◆ Task requirements: Return word for word the lines in the entries below, from the line containing "Skip to main content" through the line containing "always easy to". Include both of those lines.

◆ Input material:

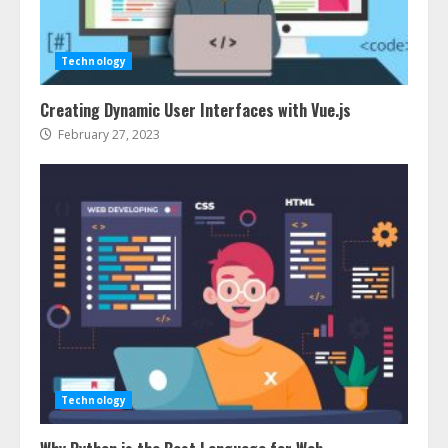
Services In New York
August 7, 2026
3
Technology
Creating Dynamic User Interfaces with Vue.js
How To Hire A Yacht In Melbourne:
Step-By-Step Guide
February 27, 2023
July 25, 2026
4
How-To Use Hand Held Vacuum
Cleaners Effectively
July 24, 2026
5
Ultimate Boat Party Melbourne
Guide: Tips & Tricks!
Technology
July 24, 2026
6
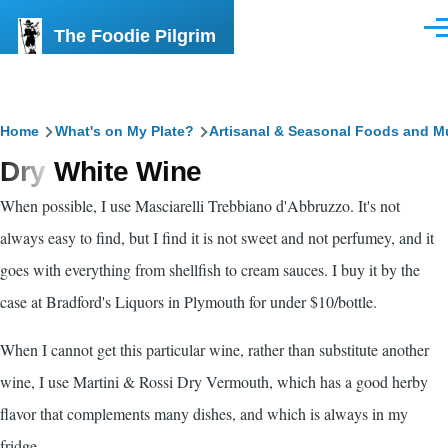
Skip to main content
The Foodie Pilgrim
Men
Breadcrumb
Home
What's on My Plate?
Artisanal & Seasonal Foods and M
Dry White Wine
When possible, I use Masciarelli Trebbiano d'Abbruzzo. It's not
always easy to find, but I find it is not sweet and not perfumey, and it
goes with everything from shellfish to cream sauces. I buy it by the
case at Bradford's Liquors in Plymouth for under $10/bottle.
When I cannot get this particular wine, rather than substitute another
wine, I use Martini & Rossi Dry Vermouth, which has a good herby
flavor that complements many dishes, and which is always in my
fridge.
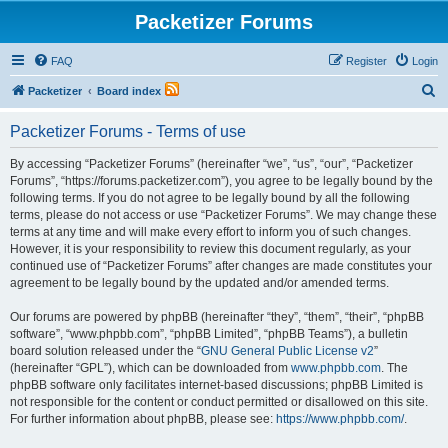
Packetizer Forums
FAQ
Register
Login
S
Packetizer
Board index
e
Packetizer Forums - Terms of use
a
r
By accessing “Packetizer Forums” (hereinafter “we”, “us”, “our”, “Packetizer
Forums”, “https://forums.packetizer.com”), you agree to be legally bound by the
c
following terms. If you do not agree to be legally bound by all the following
h
terms, please do not access or use “Packetizer Forums”. We may change these
terms at any time and will make every effort to inform you of such changes.
However, it is your responsibility to review this document regularly, as your
continued use of “Packetizer Forums” after changes are made constitutes your
agreement to be legally bound by the updated and/or amended terms.
Our forums are powered by phpBB (hereinafter “they”, “them”, “their”, “phpBB
software”, “www.phpbb.com”, “phpBB Limited”, “phpBB Teams”), a bulletin
board solution released under the “
GNU General Public License v2
”
(hereinafter “GPL”), which can be downloaded from
www.phpbb.com
. The
phpBB software only facilitates internet-based discussions; phpBB Limited is
not responsible for the content or conduct permitted or disallowed on this site.
For further information about phpBB, please see:
https://www.phpbb.com/
.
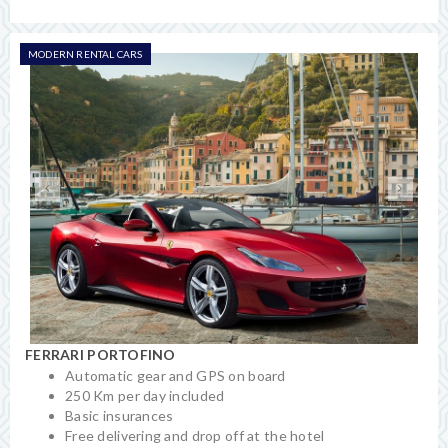
MODERN RENTAL CARS
FERRARI PORTOFINO
Automatic gear and GPS on board
250 Km per day included
Basic insurances
Free delivering and drop off at the hotel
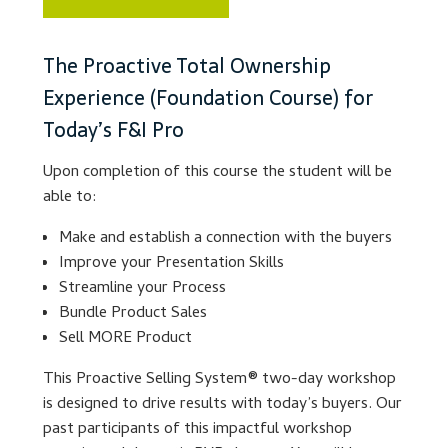
Lesson Listing
The Proactive Total Ownership
Experience (Foundation Course) for
My Account
Today’s F&I Pro
My Courses
Upon completion of this course the student will be
able to:
Online Training
Make and establish a connection with the buyers
Privacy Policy
Improve your Presentation Skills
Streamline your Process
Bundle Product Sales
Product Services
Sell MORE Product
Building Wealth
This Proactive Selling System® two-day workshop
is designed to drive results with today’s buyers. Our
Compliance
past participants of this impactful workshop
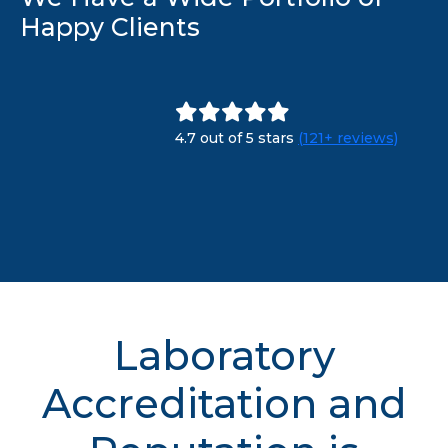
Happy Clients
4.7 out of 5 stars
(121+ reviews)
Laboratory
Accreditation and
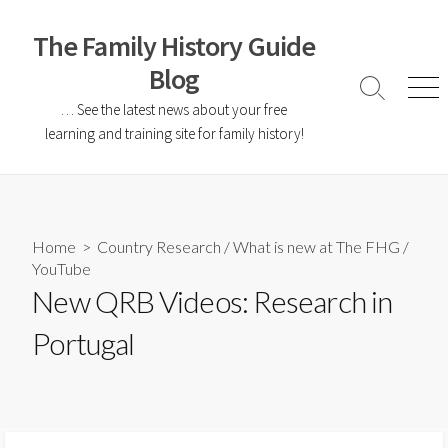
The Family History Guide
Blog
… See the latest news about your free
learning and training site for family history!
Home
>
Country Research
/
What is new at The FHG
/
YouTube
New QRB Videos: Research in
Portugal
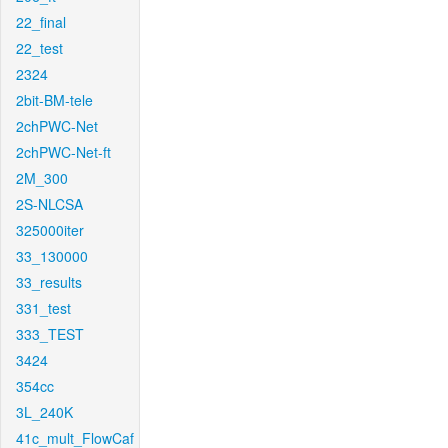
22_final
22_test
2324
2bit-BM-tele
2chPWC-Net
2chPWC-Net-ft
2M_300
2S-NLCSA
325000iter
33_130000
33_results
331_test
333_TEST
3424
354cc
3L_240K
41c_mult_FlowCaf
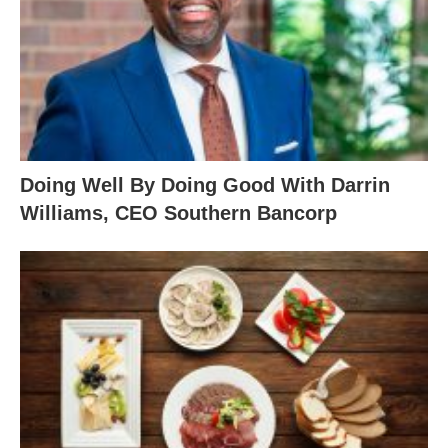
Doing Well By Doing Good With Darrin
Williams, CEO Southern Bancorp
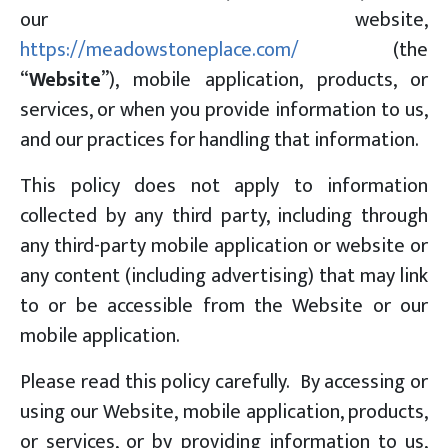
our website,
https://meadowstoneplace.com/
(the
“
Website
”), mobile application, products, or
services, or when you provide information to us,
and our practices for handling that information.
This policy does not apply to information
collected by any third party, including through
any third-party mobile application or website or
any content (including advertising) that may link
to or be accessible from the Website or our
mobile application.
Please read this policy carefully. By accessing or
using our Website, mobile application, products,
or services, or by providing information to us,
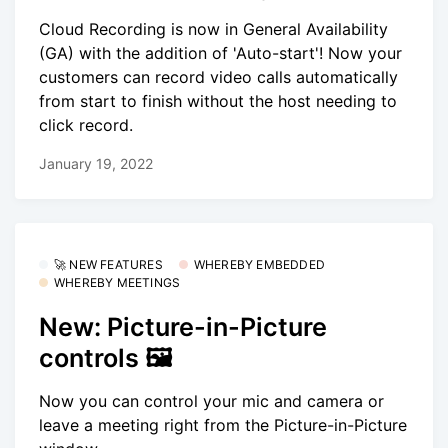
Cloud Recording is now in General Availability
(GA) with the addition of 'Auto-start'! Now your
customers can record video calls automatically
from start to finish without the host needing to
click record.
January 19, 2022
🚀 NEW FEATURES
WHEREBY EMBEDDED
WHEREBY MEETINGS
New: Picture-in-Picture
controls 🖼
Now you can control your mic and camera or
leave a meeting right from the Picture-in-Picture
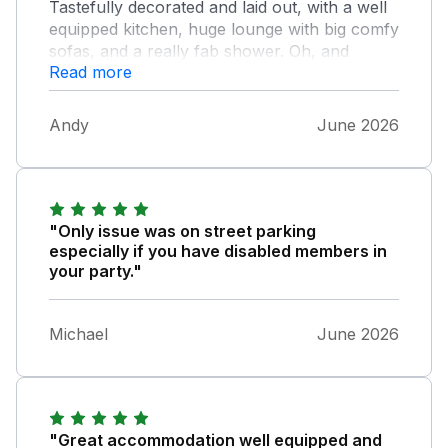
Tastefully decorated and laid out, with a well
equipped kitchen, huge lounge with big comfy
sofas, and a really fab shower. Oh, and
Read more
proper sash windows, too! The only
drawback is the lack of parking, but we
managed to stop (nearly) right outside for
Andy
June 2026
loading and unloading, and found parking
spaces not too far away without too much
difficulty. It's close enough to town and the
beach to walk - it's downhill going there but
quite a steep incline/steps coming back again.
"Only issue was on street parking
There is a bus (from Weymouth to Portland)
especially if you have disabled members in
which stops not too far away, but we didn't
your party."
utilise that option.
Michael
June 2026
"Great accommodation well equipped and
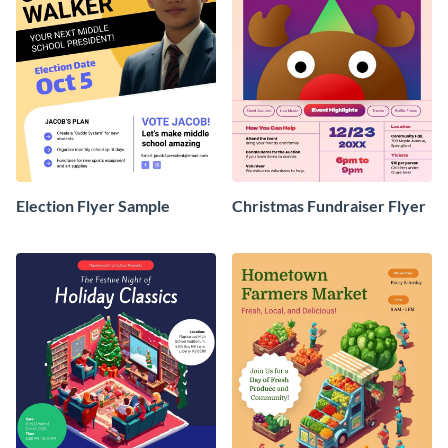
Election Flyer Sample
Christmas Fundraiser Flyer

◆ Response to this task:
Skip to main content
The Foodie Pilgrim
Men
Breadcrumb
Home
What's on My Plate?
Artisanal & Seasonal Foods and M
Dry White Wine
When possible, I use Masciarelli Trebbiano d'Abbruzzo. It's not
always easy to find, but I find it is not sweet and not perfumey, and it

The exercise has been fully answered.